Worker Seeks to Cut Ties with Union that Smeared Her Husband

Suit seeks to end automatic paycheck deductions in Oregon

Service Employees International Union (SEIU) 2016 International Convention /Getty Images
April 28, 2018

An Oregon state worker has paid thousands of dollars to the union that spent tens of thousands of dollars attacking her husband.

Debora Nearman, a systems analyst at the Oregon Department of Fish and Wildlife, is suing the state and labor giant Service Employees International Union (SEIU) Local 503 to end automatic paycheck deductions for the union. Nearman pays about $120 in agency fees—which are supposed to cover only collective bargaining services, rather than political activity—each month to the union. She paid $1,250 to the union before receiving a $270 refund for political activities in 2017—the year after Local 503 spent $53,260 to campaign against her husband, Republican state representative Mike Nearman.

"I had a firsthand view of how the union impacts the politics of this state," she told the Washington Free Beacon. "I was really shocked by how much money they put in my husband's race and the disgusting nature of the fliers they circulated about him."

The final straw came in the closing months of the race when the union sent out a flier claiming that Rep. Nearman worked to hurt people with disabilities. Debora's adult daughter laughed when she saw the flier. Debora was enraged. She suffers from Charcot-Marie-Tooth disease, a progressive genetic disorder that requires her to wear leg braces and use a cane.

"He's very loving and supportive," she said. "I was just shocked. My heart ached for my husband that he was portrayed that way."

The flier was distributed by the "Real Mike Nearman Committee." The committee was founded by an SEIU official and received nearly 50 percent of its funding from Local 503's PAC. Nearman and her attorney Jill Gibson say the battle against forced dues payments is not just personal. The suit argues that SEIU improperly spent agency fee dollars on political causes and "mixes representation of its employees with political issues." It pointed to the union's support for ballot initiatives to grant drivers licenses to illegal immigrants in 2014, as well as the $5.3 million it spent supporting a failed 2016 measure to hike the state business tax.

"Plaintiff's objecting non-member fee was used to support Measure 97 [the tax increase] because SEIU did not contribute through its PAC; instead, it used 'fair share' dues paid by plaintiff and other objecting members," the suit says. "These positions have no reasonable nexus to wages, benefits, or working conditions."

The Fish and Wildlife Department declined comment, directing the Washington Free Beacon to the union and the Department of Administrative Services, which handles paycheck deductions. Neither SEIU nor DAS responded to requests for comment.

Nearman's suit comes as the Supreme Court weighs Janus v. American Federation of State, County, and Municipal Employees, a challenge to the 1977 Abood case that allowed government agencies to force workers to pay union dues or fees as a condition of employment. Illinois state worker Mark Janus objected to the payments, arguing that he was being forced to subsidize political speech against his will since government unions make claims upon the taxpayer dollars, which is "inherently political." Nearman makes similar arguments in her suit pointing to SEIU's support for abortion, which violates her conscience as a devout Catholic.

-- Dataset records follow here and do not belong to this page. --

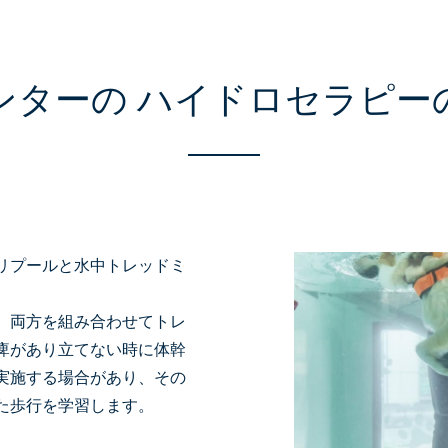
ンターの
ハイドロセラピー
リプールと水中トレッドミ
、両方を組み合わせてトレ
痺があり立てない時に体幹
実施する場合があり、その
た歩行を学習します。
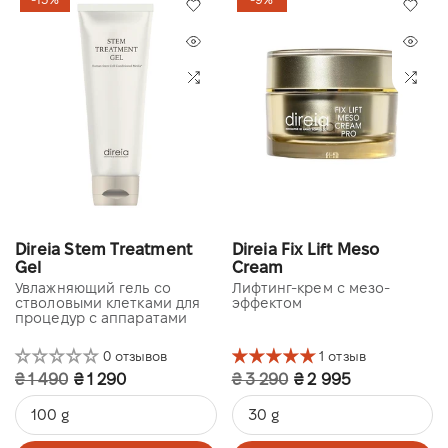
Direia Stem Treatment
Direia Fix Lift Meso
Gel
Cream
Увлажняющий гель со
Лифтинг-крем с мезо-
стволовыми клетками для
эффектом
процедур с аппаратами
0 отзывов
1 отзыв
₴ 1 490
₴ 1 290
₴ 3 290
₴ 2 995
100 g
30 g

If the Court overrules Abood, government employees like Nearman should gain the ability to opt out of paying agency fees. But Nearman's attorney, Jill Gibson, says there is no guarantee Local 503 quietly accepts such a ruling. She pointed to the union's attempt to maintain forced payments from home health aides even after the Supreme Court ruled a similar scheme unconstitutional in the 2014 Harris v. Quinn case. A separate suit had to be filed in Oregon to put an end to the deductions.

"SEIU has tried to circumvent past Supreme Court rulings.… I expect the same type of behavior this time around after Janus is decided," Gibson said. "We're ready for you this time."

The suit was filed with assistance from the National Right to Work Legal Defense Foundation. Mark Mix, the nonprofit's president, said that case will help to ensure worker freedom.

"It is wrong that Nearman has been forced by her state government to subsidize an organization that dragged her husband's name through the mud," Mix said in a statement. "Union bosses seize workers' hard-earned money to support issues that violate the workers' consciences, which is contrary to the heart of the First Amendment."